Unlike other bankruptcy cases, a Chapter 9 case is dealt in a different way by bankruptcy courts. A Chapter 9 bankruptcy is exclusively designed for municipalities that include cities and towns, villages, counties, taxing districts, municipal utilities, and school districts. A municipality is a political subdivision or public agency or instrumentality of a State; and therefore its assets and debts should not offend constitutional guaranties of state sovereignty.
A chapter 9 bankruptcy judge is not selected by random from a qualified list. S/he is selected from the place of location of the bankruptcy court by the chief judge of the Court of Appeals of that place. This is for removing any political clout present in the case. Chapter 9 bankruptcy is considered as one of the most complex and rarest forms of bankruptcy because it is highly complex, larger in size and the parties involved, and the law treats these cases in a very different manner.

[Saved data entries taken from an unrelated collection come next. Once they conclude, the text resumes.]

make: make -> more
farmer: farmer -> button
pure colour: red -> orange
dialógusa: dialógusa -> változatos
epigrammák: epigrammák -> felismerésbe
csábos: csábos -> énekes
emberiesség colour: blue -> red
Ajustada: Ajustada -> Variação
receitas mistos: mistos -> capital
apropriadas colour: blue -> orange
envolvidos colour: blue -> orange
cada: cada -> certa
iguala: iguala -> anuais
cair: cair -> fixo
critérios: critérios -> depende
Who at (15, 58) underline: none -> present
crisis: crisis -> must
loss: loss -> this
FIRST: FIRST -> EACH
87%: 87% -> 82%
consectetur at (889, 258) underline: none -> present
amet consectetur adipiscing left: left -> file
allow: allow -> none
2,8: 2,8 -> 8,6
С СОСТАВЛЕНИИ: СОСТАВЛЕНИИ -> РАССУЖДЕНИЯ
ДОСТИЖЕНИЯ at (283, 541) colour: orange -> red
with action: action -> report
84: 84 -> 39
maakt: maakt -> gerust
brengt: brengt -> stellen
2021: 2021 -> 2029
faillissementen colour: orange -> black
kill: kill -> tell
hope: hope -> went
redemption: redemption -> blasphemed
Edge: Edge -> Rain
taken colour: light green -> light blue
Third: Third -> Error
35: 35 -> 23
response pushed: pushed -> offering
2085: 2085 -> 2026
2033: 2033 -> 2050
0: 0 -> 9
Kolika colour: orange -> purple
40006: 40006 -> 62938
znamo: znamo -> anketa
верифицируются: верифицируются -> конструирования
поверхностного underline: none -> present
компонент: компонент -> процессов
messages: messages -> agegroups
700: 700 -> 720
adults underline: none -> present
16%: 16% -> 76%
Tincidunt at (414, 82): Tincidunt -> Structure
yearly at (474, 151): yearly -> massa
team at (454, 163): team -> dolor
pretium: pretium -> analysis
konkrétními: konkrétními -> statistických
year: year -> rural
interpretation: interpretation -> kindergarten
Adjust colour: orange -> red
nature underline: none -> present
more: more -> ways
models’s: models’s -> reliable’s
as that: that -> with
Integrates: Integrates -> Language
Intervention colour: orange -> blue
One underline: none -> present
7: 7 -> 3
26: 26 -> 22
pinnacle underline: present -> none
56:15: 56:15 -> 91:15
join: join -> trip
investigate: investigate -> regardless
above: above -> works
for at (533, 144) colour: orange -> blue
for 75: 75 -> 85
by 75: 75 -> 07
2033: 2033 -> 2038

The following criteria should be met by the municipality for receiving approval of bankruptcy
1. The municipality must comply with the applicable provisions of the Bankruptcy Code;
2. The plan must be proposed in good faith;
3. In case of utility districts, any applicable regulatory authorities must have approved rate changes;
4. All classes of creditors whose legal or equitable rights are altered must vote to accept the plan;
5. At least one impaired class must vote to accept the Plan. However, if an impaired class does not vote to accept a plan, the bankruptcy court can still approve the plan over that class’ dissenting vote, provided that the Plan is “fair and equitable.”